WHAT YOU ARE ASKED TO DO =
Render every line of text in the entries below as one numbered list, skipping blank lines and leaving the pictures out.

RECORDS SUPPLIED =
· · · · · · ·
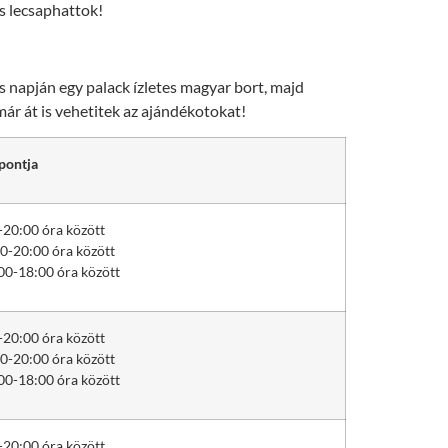
s lecsaphattok!
 napján egy palack ízletes magyar bort, majd
ár át is vehetitek az ajándékotokat!
pontja
-20:00 óra között
0-20:00 óra között
00-18:00 óra között
-20:00 óra között
0-20:00 óra között
00-18:00 óra között
-20:00 óra között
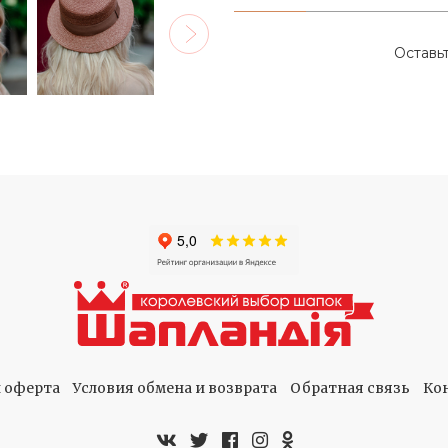
Оставь
 оферта
Условия обмена и возврата
Обратная связь
Ко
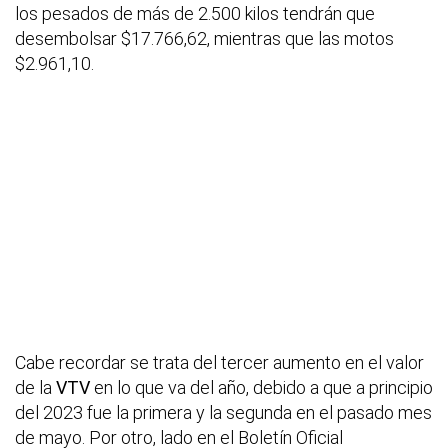
los pesados de más de 2.500 kilos tendrán que
desembolsar $17.766,62, mientras que las motos
$2.961,10.
Cabe recordar se trata del tercer aumento en el valor
de la
VTV
en lo que va del año, debido a que a principio
del 2023 fue la primera y la segunda en el pasado mes
de mayo. Por otro, lado en el Boletín Oficial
· · · · · · ·
SOLUTION TO THE PROBLEM =
1. s lecsaphattok!
2.  napján egy palack ízletes magyar bort, majd
3. ár át is vehetitek az ajándékotokat!
4. pontja
5. -20:00 óra között
6. 0-20:00 óra között
7. 00-18:00 óra között
8. -20:00 óra között
9. 0-20:00 óra között
10. 00-18:00 óra között
11. -20:00 óra között
12. Оставь
13.  оферта
14. Условия обмена и возврата
15. Обратная связь
16. Ко
17. los pesados de más de 2.500 kilos tendrán que
18. desembolsar $17.766,62, mientras que las motos
19. $2.961,10.
20. Cabe recordar se trata del tercer aumento en el valor
21. de la
22. VTV
23. en lo que va del año, debido a que a principio
24. del 2023 fue la primera y la segunda en el pasado mes
25. de mayo. Por otro, lado en el Boletín Oficial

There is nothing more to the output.